Pentagon toys with offline response.

As the UK begins working on offensive cyber technologies, the US will consider making state-led computer sabotage an “act of war” that may warrant a physical response, according to reports.

The Pentagon’s new definition is expected to be revealed in a strategy paper this month, which finds that the Laws of Armed Conflict also apply to online attacks, according to the Wall Street Journal

The definition will open the door for the US to respond to a cyber attack with military force, and will prompt debate over what a physical response would look like. 

One of the paper’s purposes is to provide a structure to potential military responses to cyber attacks, since it is not covered by the Geneva Convention and lacks agreement among allied nations. 

The notion of “equivalence” has gained popularity in the Pentagon, according to the report, where the severity of a response would be guided by whether the impact of a cyberattack was comparable to a traditional attack.

For example, how would the US respond to an attack on its commerce systems that was comparable, in effect, to a naval blockade. 

While equivalence could help define an appropriate response to that attack, officials from the US and UK acknowledge that identifying the source of an attack remains a problem.  
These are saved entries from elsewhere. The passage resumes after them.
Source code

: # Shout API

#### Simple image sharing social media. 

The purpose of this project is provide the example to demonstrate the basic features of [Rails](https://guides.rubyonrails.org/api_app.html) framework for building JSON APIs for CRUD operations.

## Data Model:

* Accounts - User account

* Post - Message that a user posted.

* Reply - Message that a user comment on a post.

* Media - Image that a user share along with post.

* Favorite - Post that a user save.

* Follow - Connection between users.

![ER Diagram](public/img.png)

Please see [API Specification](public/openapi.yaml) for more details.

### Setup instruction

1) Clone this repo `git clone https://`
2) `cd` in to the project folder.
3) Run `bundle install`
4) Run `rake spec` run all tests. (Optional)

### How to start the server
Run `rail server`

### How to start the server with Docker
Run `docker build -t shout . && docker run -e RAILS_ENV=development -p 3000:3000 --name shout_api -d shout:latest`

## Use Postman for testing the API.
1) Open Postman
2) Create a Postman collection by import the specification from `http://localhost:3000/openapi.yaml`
The leading example of a suspected state-led cyber-offensive technology was the Stuxnet virus, which Iranian officials accused Israel of deploying with US assistance. 

Britain's cyber capabilities

The UK for the first time this week admitted to developing offensive cyber capabilities under a program led by the Cabinet Office and the Cyber Security Operations Centre of the UK’s signals intelligence unit, the Government Communications Headquarters.

Outlining the plans, Nick Harvey, the UK’s armed forces minister, referred to the idea of “proportionality” under any response, but insisted "cyber" would form an integral part of its weaponry.

"Cyber will be part of a continuum of tools with which to achieve military effect, both defensive and otherwise, and will be an integral part of our armoury, ” he declared in an opinion piece in The Guardian.

“Top of the list of the UK principles on activity in cyber space is the need for governments to act proportionately and in accordance with national and international law,” he continued, but admitted the problem of identifying the source of an attack. 

“Establishing who is behind any attack and its purpose is difficult, particularly where aggressive state-sponsored activity is undertaken through proxies,” he said. 

“There are no geographic barriers in cyberspace. An attack could originate from anywhere.”